(Saved entries)
::::::
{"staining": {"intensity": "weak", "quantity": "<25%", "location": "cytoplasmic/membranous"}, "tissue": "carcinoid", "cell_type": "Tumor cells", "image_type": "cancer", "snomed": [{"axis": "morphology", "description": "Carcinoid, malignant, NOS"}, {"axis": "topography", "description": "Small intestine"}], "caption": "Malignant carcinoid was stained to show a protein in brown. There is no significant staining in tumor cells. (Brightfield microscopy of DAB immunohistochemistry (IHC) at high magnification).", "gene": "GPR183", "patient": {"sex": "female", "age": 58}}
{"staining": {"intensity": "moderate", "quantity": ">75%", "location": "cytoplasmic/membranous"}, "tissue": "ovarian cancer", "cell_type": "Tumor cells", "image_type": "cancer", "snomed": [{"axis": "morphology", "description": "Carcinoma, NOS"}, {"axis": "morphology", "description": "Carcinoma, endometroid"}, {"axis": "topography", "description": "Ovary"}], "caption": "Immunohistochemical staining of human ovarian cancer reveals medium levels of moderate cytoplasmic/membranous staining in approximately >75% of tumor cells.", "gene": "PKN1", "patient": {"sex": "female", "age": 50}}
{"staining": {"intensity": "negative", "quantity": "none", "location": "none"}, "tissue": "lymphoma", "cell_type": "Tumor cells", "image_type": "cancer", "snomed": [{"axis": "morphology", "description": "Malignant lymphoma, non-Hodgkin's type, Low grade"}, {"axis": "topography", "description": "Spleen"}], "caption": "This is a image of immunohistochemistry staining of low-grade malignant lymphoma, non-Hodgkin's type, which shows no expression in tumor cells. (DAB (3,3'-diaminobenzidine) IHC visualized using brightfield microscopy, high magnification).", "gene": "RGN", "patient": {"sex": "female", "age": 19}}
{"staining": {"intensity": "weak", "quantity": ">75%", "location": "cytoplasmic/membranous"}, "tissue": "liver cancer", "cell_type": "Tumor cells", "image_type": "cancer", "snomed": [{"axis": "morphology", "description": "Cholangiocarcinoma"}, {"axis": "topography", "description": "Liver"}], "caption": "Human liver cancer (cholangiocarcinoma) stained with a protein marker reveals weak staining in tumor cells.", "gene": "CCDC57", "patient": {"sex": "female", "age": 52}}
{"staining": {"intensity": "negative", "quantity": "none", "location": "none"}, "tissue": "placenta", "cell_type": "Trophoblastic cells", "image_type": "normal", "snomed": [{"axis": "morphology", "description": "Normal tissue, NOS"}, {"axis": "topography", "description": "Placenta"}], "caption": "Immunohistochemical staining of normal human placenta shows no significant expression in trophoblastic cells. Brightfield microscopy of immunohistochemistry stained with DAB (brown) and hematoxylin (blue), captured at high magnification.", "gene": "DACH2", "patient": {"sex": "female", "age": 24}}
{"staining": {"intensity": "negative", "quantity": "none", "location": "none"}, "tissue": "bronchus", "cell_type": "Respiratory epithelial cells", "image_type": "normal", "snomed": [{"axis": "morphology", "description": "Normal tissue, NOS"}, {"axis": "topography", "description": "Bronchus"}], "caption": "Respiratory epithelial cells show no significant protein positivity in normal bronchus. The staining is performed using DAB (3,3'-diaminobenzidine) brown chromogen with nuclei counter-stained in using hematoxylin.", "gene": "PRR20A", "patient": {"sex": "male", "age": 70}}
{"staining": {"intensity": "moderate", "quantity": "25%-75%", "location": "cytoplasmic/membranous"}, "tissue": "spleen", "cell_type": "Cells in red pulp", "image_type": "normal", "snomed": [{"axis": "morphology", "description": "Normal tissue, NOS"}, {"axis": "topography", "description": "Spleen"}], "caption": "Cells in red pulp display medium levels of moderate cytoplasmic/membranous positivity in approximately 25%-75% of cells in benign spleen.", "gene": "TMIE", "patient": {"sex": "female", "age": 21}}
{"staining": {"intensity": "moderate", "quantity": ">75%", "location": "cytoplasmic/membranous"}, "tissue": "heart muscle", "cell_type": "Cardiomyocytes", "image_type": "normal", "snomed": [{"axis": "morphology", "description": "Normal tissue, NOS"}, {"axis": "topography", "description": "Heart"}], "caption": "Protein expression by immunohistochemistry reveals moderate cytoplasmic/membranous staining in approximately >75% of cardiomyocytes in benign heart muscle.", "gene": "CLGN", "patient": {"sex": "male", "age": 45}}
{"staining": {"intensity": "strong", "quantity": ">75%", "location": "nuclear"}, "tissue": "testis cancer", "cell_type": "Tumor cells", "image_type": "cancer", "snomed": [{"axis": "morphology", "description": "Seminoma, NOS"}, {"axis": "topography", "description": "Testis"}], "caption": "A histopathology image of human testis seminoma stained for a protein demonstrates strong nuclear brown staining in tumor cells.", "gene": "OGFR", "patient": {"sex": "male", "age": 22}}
::::::
▶ WHAT TO WORK ON
Nothing in the records above may be left out; repeat them exactly.

▶ RESPONSE TO THIS TASK
{"staining": {"intensity": "weak", "quantity": "<25%", "location": "cytoplasmic/membranous"}, "tissue": "carcinoid", "cell_type": "Tumor cells", "image_type": "cancer", "snomed": [{"axis": "morphology", "description": "Carcinoid, malignant, NOS"}, {"axis": "topography", "description": "Small intestine"}], "caption": "Malignant carcinoid was stained to show a protein in brown. There is no significant staining in tumor cells. (Brightfield microscopy of DAB immunohistochemistry (IHC) at high magnification).", "gene": "GPR183", "patient": {"sex": "female", "age": 58}}
{"staining": {"intensity": "moderate", "quantity": ">75%", "location": "cytoplasmic/membranous"}, "tissue": "ovarian cancer", "cell_type": "Tumor cells", "image_type": "cancer", "snomed": [{"axis": "morphology", "description": "Carcinoma, NOS"}, {"axis": "morphology", "description": "Carcinoma, endometroid"}, {"axis": "topography", "description": "Ovary"}], "caption": "Immunohistochemical staining of human ovarian cancer reveals medium levels of moderate cytoplasmic/membranous staining in approximately >75% of tumor cells.", "gene": "PKN1", "patient": {"sex": "female", "age": 50}}
{"staining": {"intensity": "negative", "quantity": "none", "location": "none"}, "tissue": "lymphoma", "cell_type": "Tumor cells", "image_type": "cancer", "snomed": [{"axis": "morphology", "description": "Malignant lymphoma, non-Hodgkin's type, Low grade"}, {"axis": "topography", "description": "Spleen"}], "caption": "This is a image of immunohistochemistry staining of low-grade malignant lymphoma, non-Hodgkin's type, which shows no expression in tumor cells. (DAB (3,3'-diaminobenzidine) IHC visualized using brightfield microscopy, high magnification).", "gene": "RGN", "patient": {"sex": "female", "age": 19}}
{"staining": {"intensity": "weak", "quantity": ">75%", "location": "cytoplasmic/membranous"}, "tissue": "liver cancer", "cell_type": "Tumor cells", "image_type": "cancer", "snomed": [{"axis": "morphology", "description": "Cholangiocarcinoma"}, {"axis": "topography", "description": "Liver"}], "caption": "Human liver cancer (cholangiocarcinoma) stained with a protein marker reveals weak staining in tumor cells.", "gene": "CCDC57", "patient": {"sex": "female", "age": 52}}
{"staining": {"intensity": "negative", "quantity": "none", "location": "none"}, "tissue": "placenta", "cell_type": "Trophoblastic cells", "image_type": "normal", "snomed": [{"axis": "morphology", "description": "Normal tissue, NOS"}, {"axis": "topography", "description": "Placenta"}], "caption": "Immunohistochemical staining of normal human placenta shows no significant expression in trophoblastic cells. Brightfield microscopy of immunohistochemistry stained with DAB (brown) and hematoxylin (blue), captured at high magnification.", "gene": "DACH2", "patient": {"sex": "female", "age": 24}}
{"staining": {"intensity": "negative", "quantity": "none", "location": "none"}, "tissue": "bronchus", "cell_type": "Respiratory epithelial cells", "image_type": "normal", "snomed": [{"axis": "morphology", "description": "Normal tissue, NOS"}, {"axis": "topography", "description": "Bronchus"}], "caption": "Respiratory epithelial cells show no significant protein positivity in normal bronchus. The staining is performed using DAB (3,3'-diaminobenzidine) brown chromogen with nuclei counter-stained in using hematoxylin.", "gene": "PRR20A", "patient": {"sex": "male", "age": 70}}
{"staining": {"intensity": "moderate", "quantity": "25%-75%", "location": "cytoplasmic/membranous"}, "tissue": "spleen", "cell_type": "Cells in red pulp", "image_type": "normal", "snomed": [{"axis": "morphology", "description": "Normal tissue, NOS"}, {"axis": "topography", "description": "Spleen"}], "caption": "Cells in red pulp display medium levels of moderate cytoplasmic/membranous positivity in approximately 25%-75% of cells in benign spleen.", "gene": "TMIE", "patient": {"sex": "female", "age": 21}}
{"staining": {"intensity": "moderate", "quantity": ">75%", "location": "cytoplasmic/membranous"}, "tissue": "heart muscle", "cell_type": "Cardiomyocytes", "image_type": "normal", "snomed": [{"axis": "morphology", "description": "Normal tissue, NOS"}, {"axis": "topography", "description": "Heart"}], "caption": "Protein expression by immunohistochemistry reveals moderate cytoplasmic/membranous staining in approximately >75% of cardiomyocytes in benign heart muscle.", "gene": "CLGN", "patient": {"sex": "male", "age": 45}}
{"staining": {"intensity": "strong", "quantity": ">75%", "location": "nuclear"}, "tissue": "testis cancer", "cell_type": "Tumor cells", "image_type": "cancer", "snomed": [{"axis": "morphology", "description": "Seminoma, NOS"}, {"axis": "topography", "description": "Testis"}], "caption": "A histopathology image of human testis seminoma stained for a protein demonstrates strong nuclear brown staining in tumor cells.", "gene": "OGFR", "patient": {"sex": "male", "age": 22}}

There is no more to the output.